Mantan Menteri Luar Negeri Tunisia yang juga tokoh berpengaruh di partai An-Nahdhah, Rafiq Abdussalam mengatakan, apabila perundingan politik pasca kudeta yang dilakukan Presiden Kais Saied temui jalan buntu, demi mengembalikan Tunisia dalam kondisi normal, maka tidak ada pilihan selain mempercepat pelaksanaan pemilihan presiden dan legislatif. Opsi ini menurut Abdussalam menjadi solusi demi membangun legitimasi terhadap hasil pemilihan baru.
Dalam petikan wawancaranya dengan “Arabi 21”, Abdussalam menjelaskan, An-Nahdhah mungkin saja mengalah dengan melepaskan hak-hak yang dimilikinya, namun tidak dengan hak-hak rakyat. Pihaknya berkomitmen untuk memperjuangkannya demi kebebasan demokrasi dan institusi di Tunisia.

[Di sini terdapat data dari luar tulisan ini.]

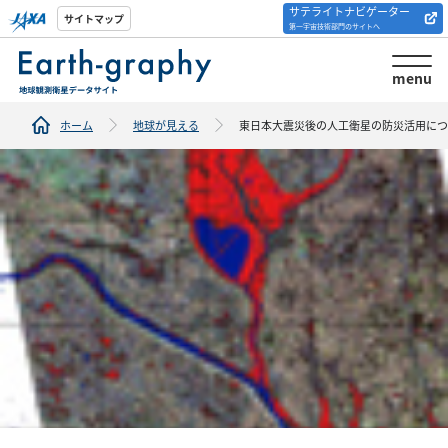
サテライトナビゲーター
解析ツール/サイトの
サイトマップ
第一宇宙技術部門のサイトへ
紹介
menu
ホーム
地球が見える
東日本大震災後の人工衛星の防災活用につ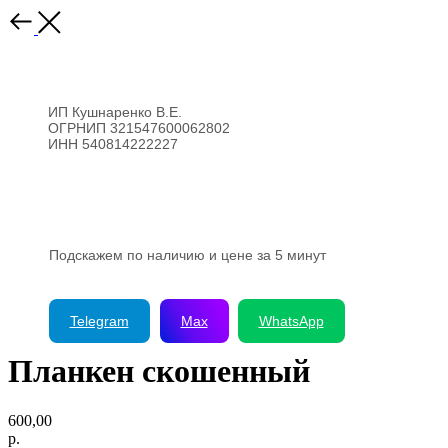
ИП Кушнаренко В.Е.
ОГРНИП 321547600062802
ИНН 540814222227
8 (923) 176-99-44
Подскажем по наличию и цене за 5 минут
Telegram
Max
WhatsApp
Планкен скошенный
600,00
р.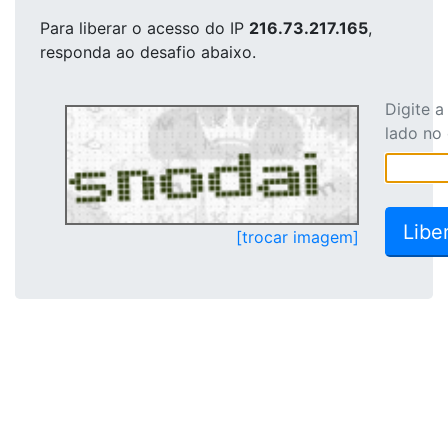
Para liberar o acesso
do IP
216.73.217.165
,
responda ao desafio abaixo.
Digite 
lado no
[trocar imagem]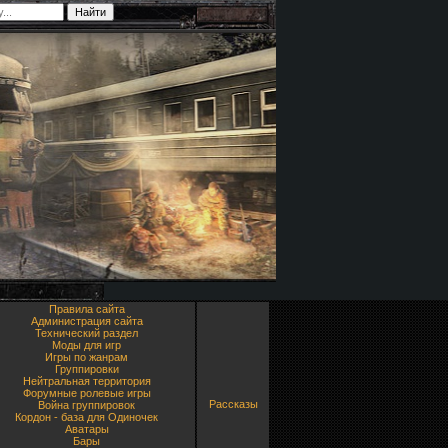
Правила сайта
Администрация сайта
Технический раздел
Моды для игр
Игры по жанрам
Группировки
Нейтральная территория
Форумные ролевые игры
Рассказы
Война группировок
Кордон - база для Одиночек
Аватары
Бары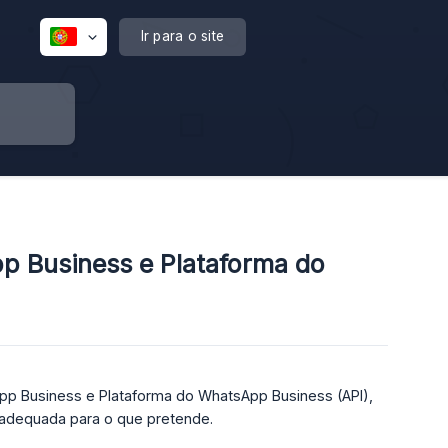
Ir para o site
p Business e Plataforma do
App Business e Plataforma do WhatsApp Business (API),
adequada para o que pretende.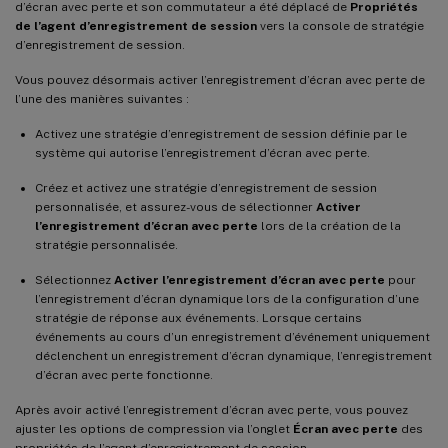
d’écran avec perte et son commutateur a été déplacé de
Propriétés
de l’agent d’enregistrement de session
vers la console de stratégie
d’enregistrement de session.
Vous pouvez désormais activer l’enregistrement d’écran avec perte de
l’une des manières suivantes :
Activez une stratégie d’enregistrement de session définie par le
système qui autorise l’enregistrement d’écran avec perte.
Créez et activez une stratégie d’enregistrement de session
personnalisée, et assurez-vous de sélectionner
Activer
l’enregistrement d’écran avec perte
lors de la création de la
stratégie personnalisée.
Sélectionnez
Activer l’enregistrement d’écran avec perte
pour
l’enregistrement d’écran dynamique lors de la configuration d’une
stratégie de réponse aux événements. Lorsque certains
événements au cours d’un enregistrement d’événement uniquement
déclenchent un enregistrement d’écran dynamique, l’enregistrement
d’écran avec perte fonctionne.
Après avoir activé l’enregistrement d’écran avec perte, vous pouvez
ajuster les options de compression via l’onglet
Écran avec perte
des
propriétés de l’agent d’enregistrement de session.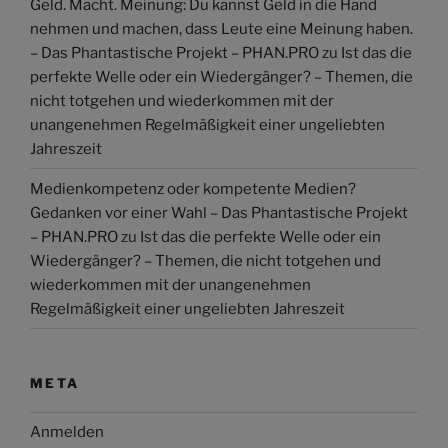
Geld. Macht. Meinung: Du kannst Geld in die Hand
nehmen und machen, dass Leute eine Meinung haben.
– Das Phantastische Projekt – PHAN.PRO
zu
Ist das die
perfekte Welle oder ein Wiedergänger? – Themen, die
nicht totgehen und wiederkommen mit der
unangenehmen Regelmäßigkeit einer ungeliebten
Jahreszeit
Medienkompetenz oder kompetente Medien?
Gedanken vor einer Wahl – Das Phantastische Projekt
– PHAN.PRO
zu
Ist das die perfekte Welle oder ein
Wiedergänger? – Themen, die nicht totgehen und
wiederkommen mit der unangenehmen
Regelmäßigkeit einer ungeliebten Jahreszeit
META
Anmelden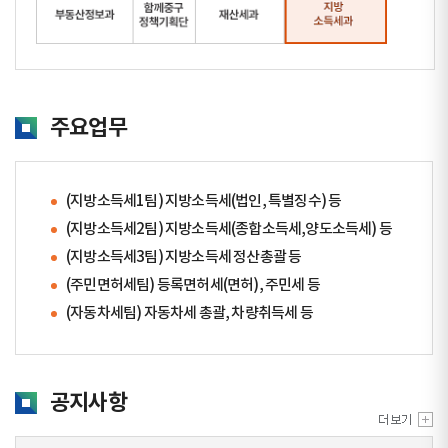
주요업무
(지방소득세1팀) 지방소득세(법인, 특별징수) 등
(지방소득세2팀) 지방소득세(종합소득세,양도소득세) 등
(지방소득세3팀) 지방소득세 정산총괄 등
(주민면허세팀) 등록면허세(면허), 주민세 등
(자동차세팀) 자동차세 총괄, 차량취득세 등
공지사항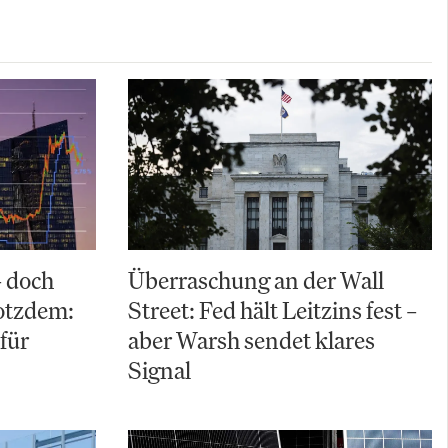
– doch
Überraschung an der Wall
rotzdem:
Street: Fed hält Leitzins fest –
für
aber Warsh sendet klares
Signal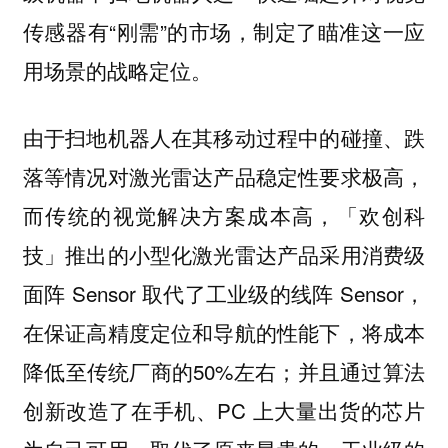
传感器有“刚需”的市场，制定了瞄准这一应
用场景的战略定位。
由于扫地机器人在其移动过程中的碰撞、跌
落等情况对激光雷达产品稳定性要求极高，
而传统的视觉解决方案成本高，「欢创科
技」推出的小型化激光雷达产品采用消费级
面阵 Sensor 取代了工业级的线阵 Sensor，
在保证高精度定位和导航的性能下，将成本
降低至传统厂商的50%左右；并且通过算法
创新改造了在手机、PC 上大量出货的芯片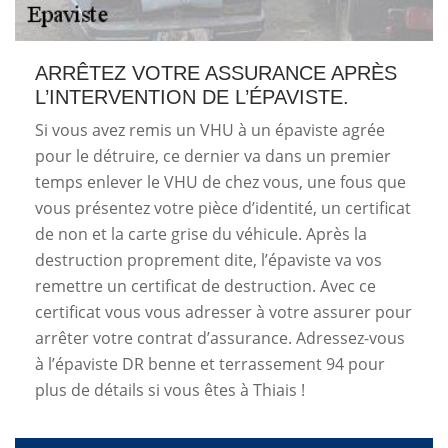
ARRÊTEZ VOTRE ASSURANCE APRÈS
L’INTERVENTION DE L’ÉPAVISTE.
Si vous avez remis un VHU à un épaviste agrée
pour le détruire, ce dernier va dans un premier
temps enlever le VHU de chez vous, une fous que
vous présentez votre pièce d’identité, un certificat
de non et la carte grise du véhicule. Après la
destruction proprement dite, l’épaviste va vos
remettre un certificat de destruction. Avec ce
certificat vous vous adresser à votre assurer pour
arrêter votre contrat d’assurance. Adressez-vous
à l’épaviste DR benne et terrassement 94 pour
plus de détails si vous êtes à Thiais !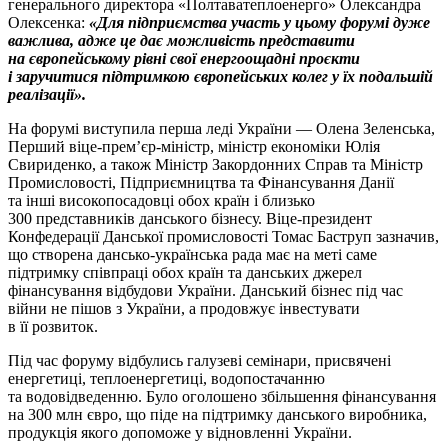
генерального директора «Полтаватеплоенерго» Олександра
Олексенка:
«Для підприємства участь у цьому форумі дуже
важлива, адже це дає можливість представити
на європейському рівні свої енергоощадні проєкти
і заручитися підтримкою європейських колег у їх подальшій
реалізації».
На форумі виступила перша леді України — Олена Зеленська,
Перший віце-прем’єр-міністр, міністр економіки Юлія
Свириденко, а також Міністр Закордонних Справ та Міністр
Промисловості, Підприємництва та Фінансування Данії
та інші високопосадовці обох країн і близько
300 представників данського бізнесу. Віце-президент
Конфедерації Данської промисловості Томас Баструп зазначив,
що створена дансько-українська рада має на меті саме
підтримку співпраці обох країн та данських джерел
фінансування відбудови України. Данський бізнес під час
війни не пішов з України, а продовжує інвестувати
в її розвиток.
Під час форуму відбулись галузеві семінари, присвячені
енергетиці, теплоенергетиці, водопостачанню
та водовідведенню. Було оголошено збільшення фінансування
на 300 млн євро, що піде на підтримку данського виробника,
продукція якого допоможе у відновленні України.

Ia kemudian menambahkan, dalam kondisi saat ini, rakyatlah yang akan berada di garda terdepan dalam menghadapi kudeta, diikuti dengan faksi-faksi politik yang ada. “Jadi menggiring seakan An-Nahdhah sendirian yang menghadapi kudeta ini,” jelasnya.
Dalam menyikapi kudeta ini, Abdussalam mengaku partainya telah melakukan berbagai upaya, diantaranya dengan menggandeng para mitra politik, untuk menutup ruang gerak kudeta agar secepatnya dapat kembali ke konstitusi dan legitimasi. Namun ia menyayangkan kondisi saat ini, dengan banyaknya penangkapan dan pengadilan dengan kedok UU sipil maupun kebijakan militer.
Mantan Menteri Luar Negeri Tunisia ini kemudian mengatakan, ada bukti campur tangan pihak luar dari lingkup regional yang memperkeruh kondisi di Tunisia, hal itu menurutnya sudah nampak dari skenario yang dibuat dan ketika terjadinya kudeta.
“Kami telah melihat kondisi yang sangat mirip dengan apa yang terjadi pada kudeta 3 Juli 2013 di Mesir, upaya untuk memobilisasi dan menjelekkan, serta menggunakan media sosial untuk menciptakan suasana tidak kondusif, agar mengganggu kehidupan berkonstitusi serta melumpuhkan sistem demokrasi.” jelas Abdussalam.
Secara pribadi ia mengakui turunnya popularitas An-Nahdhah saat ini akibat imbas dari pemerintahan yang tengah berjalan. Ia berdalih, selama tidak menjadi mayoritas mutlak di parlemen, maka partainya tidak bisa memberikan keputusan strategis dalam politik. Kondisi inilah yang menurut Abdussalam menjadikan eksekutif lebih leluasa dalam menentukan kebijakan dan berpengaruh.
Abdussalam menegaskan, An-Nahdah dalam konteks ini, tidak mengambil porsi dari kekuasaan, tapi lebih kepada prinsip memegang teguh undang-undang dan sistem demokrasi yang tengah berlangsung. Menurut Abdussalaam ketika pondasi ini diabaikan, maka sama artinya menyia-nyiakan semua keuntungan politik yang didapat dari hasil revolusi.